Working data ->
BEGIN
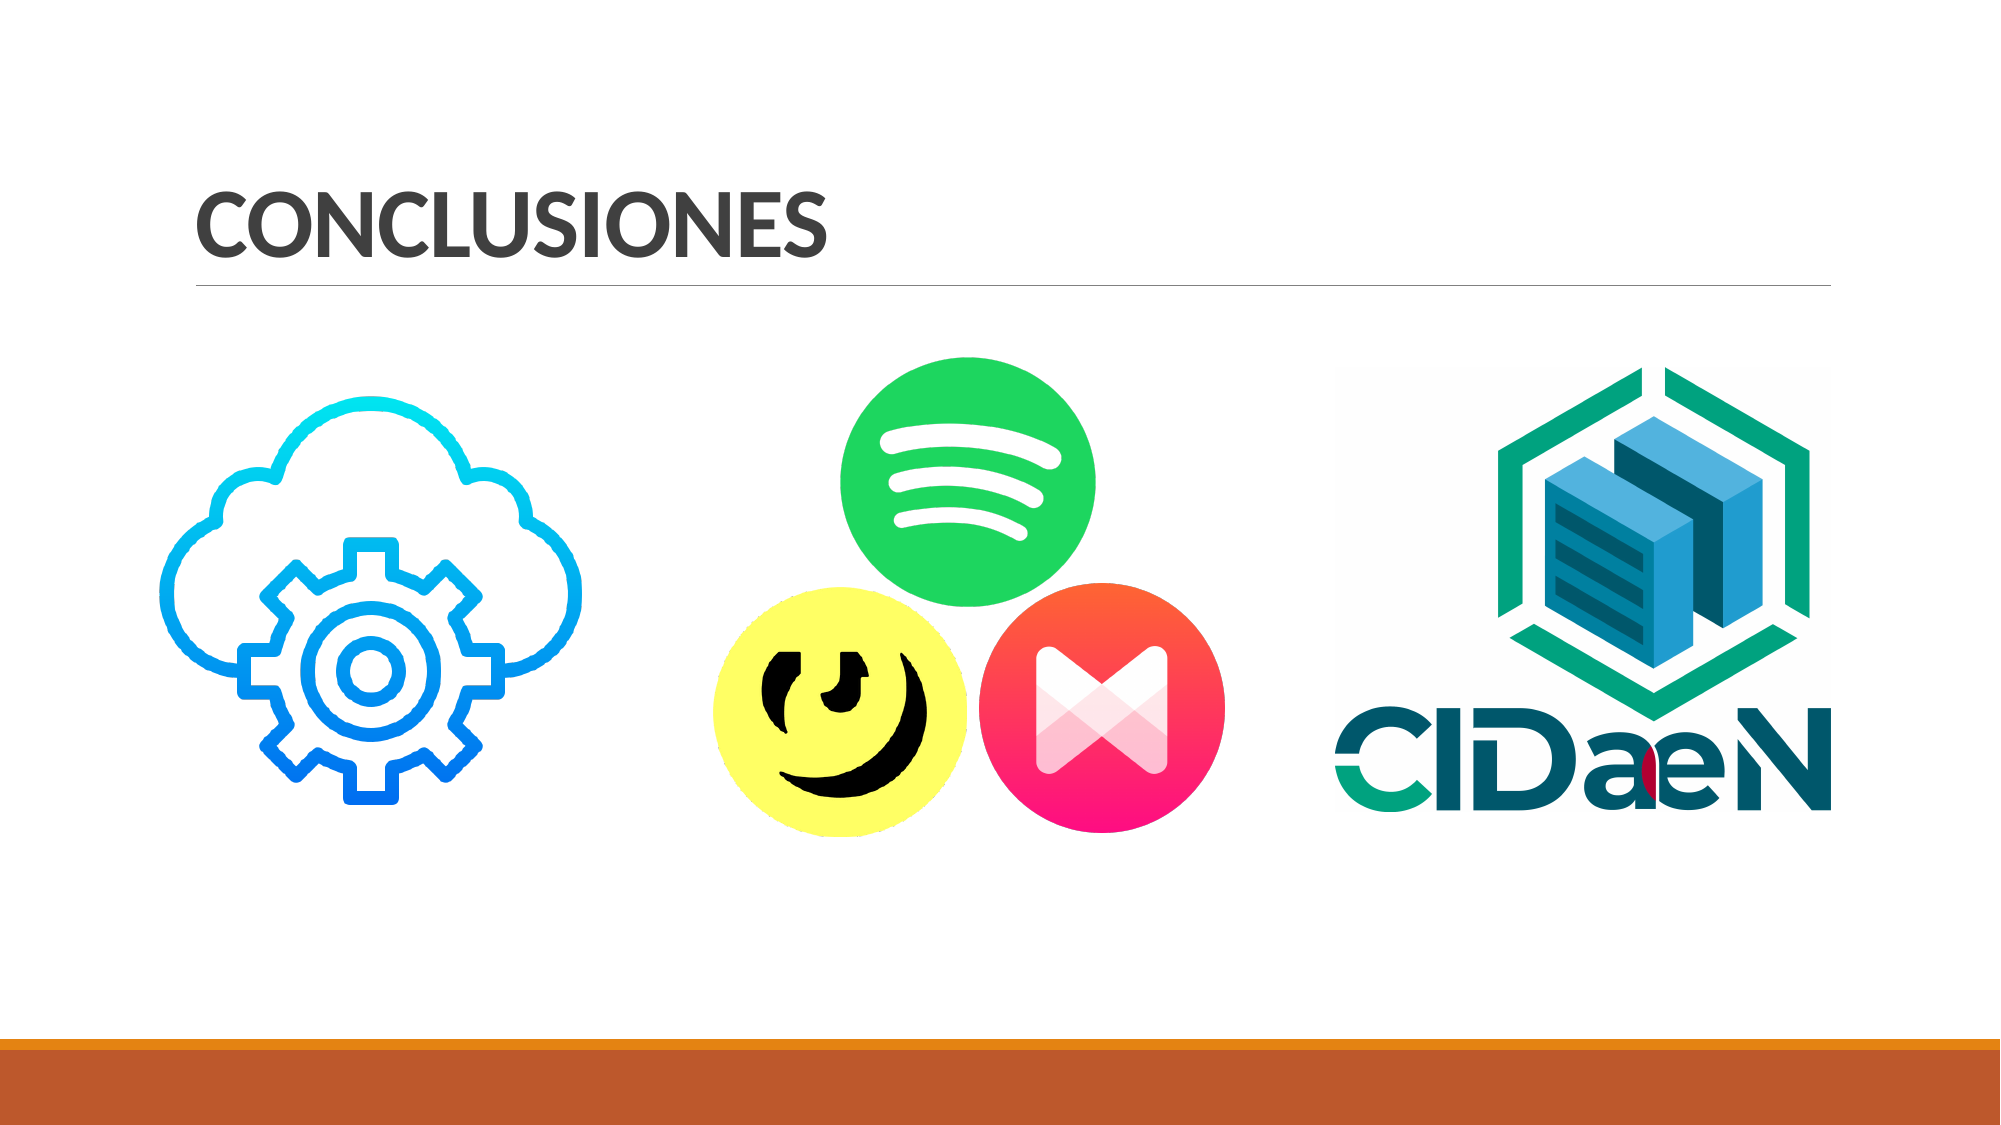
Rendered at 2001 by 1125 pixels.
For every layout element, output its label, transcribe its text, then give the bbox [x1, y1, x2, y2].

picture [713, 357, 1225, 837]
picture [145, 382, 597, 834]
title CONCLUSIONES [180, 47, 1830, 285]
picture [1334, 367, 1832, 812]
END
BEGIN
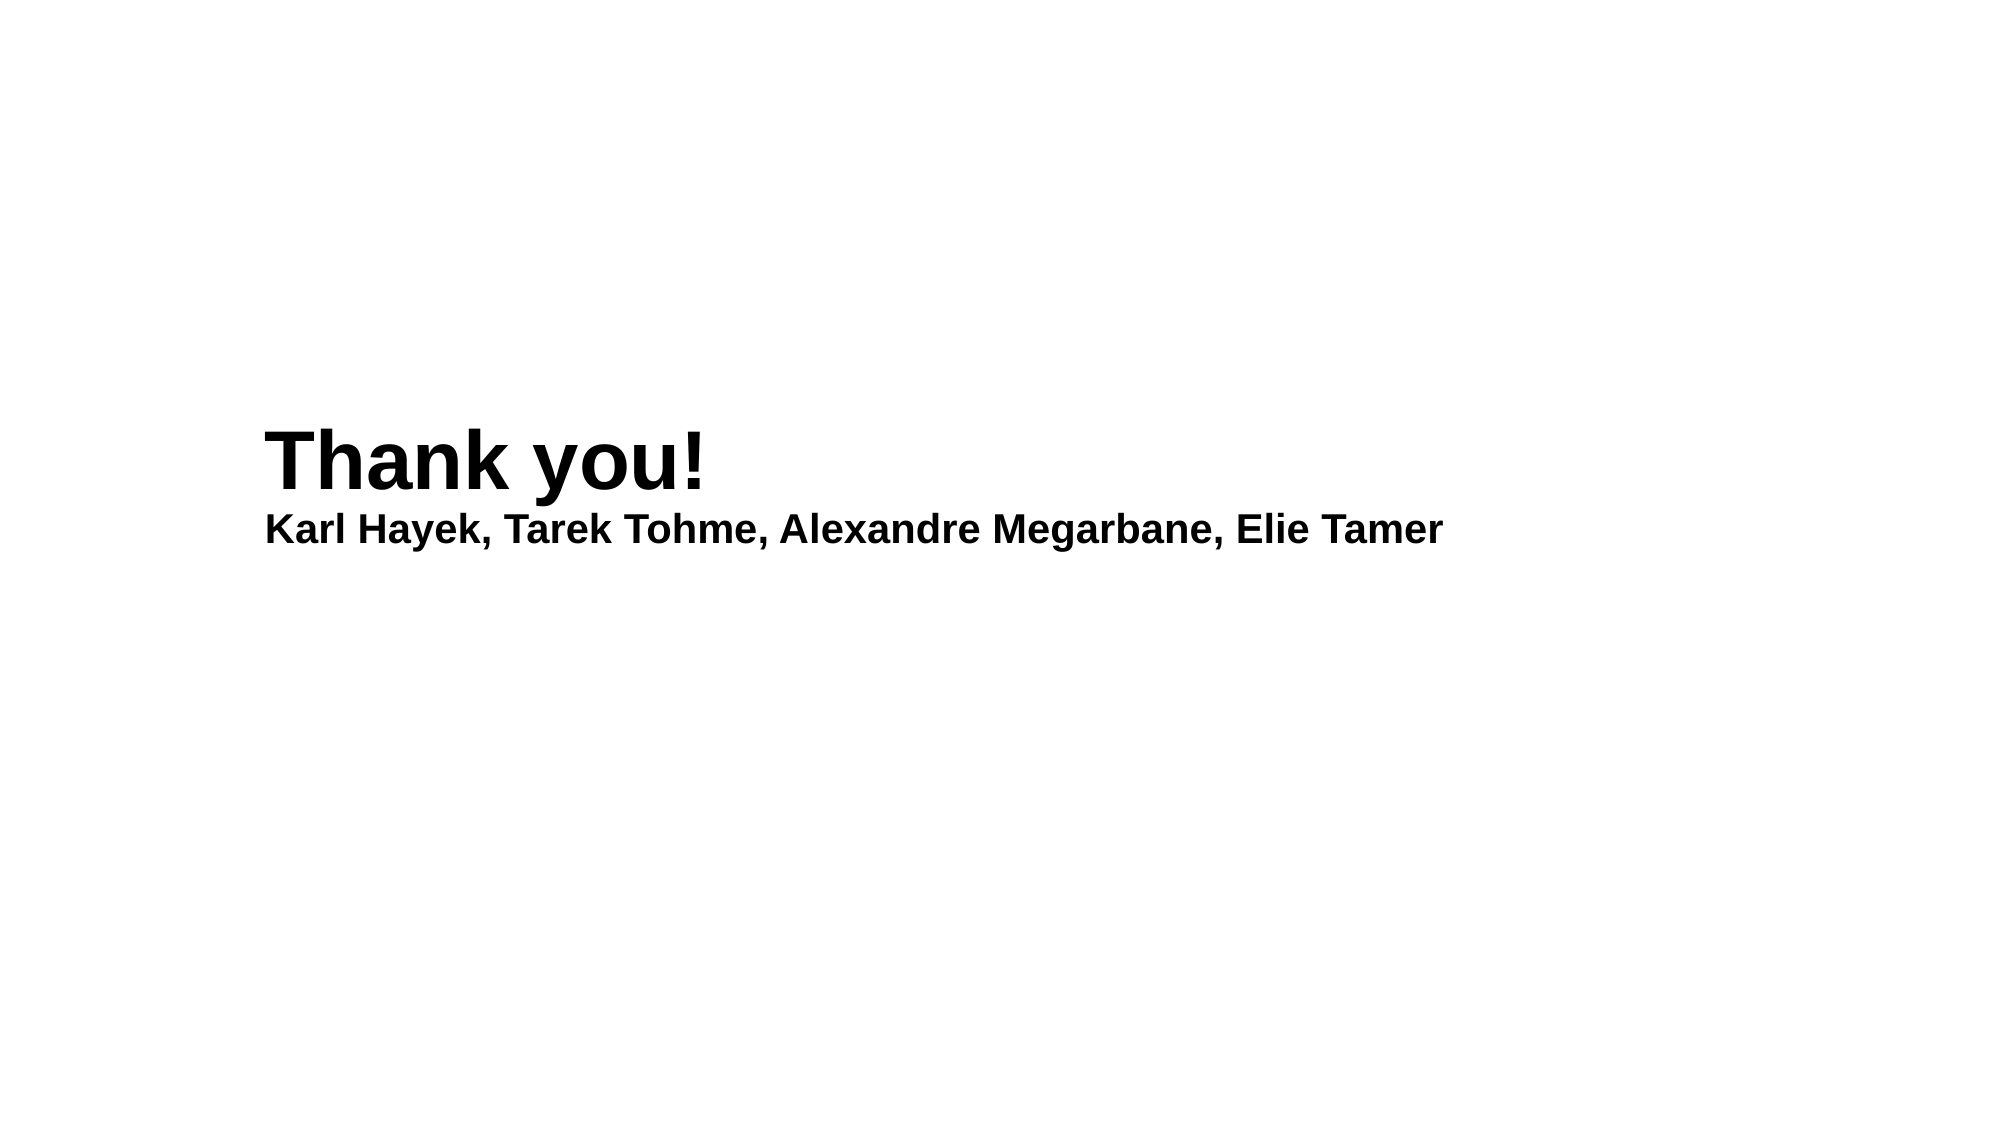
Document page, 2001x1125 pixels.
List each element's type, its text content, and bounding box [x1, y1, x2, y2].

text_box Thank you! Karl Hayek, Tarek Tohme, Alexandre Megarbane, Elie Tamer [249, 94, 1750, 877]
END
What you are asked to do ->
Compute how many lines in the material contain the word "pixels". Only the result should be written.

Reply to the task ->
2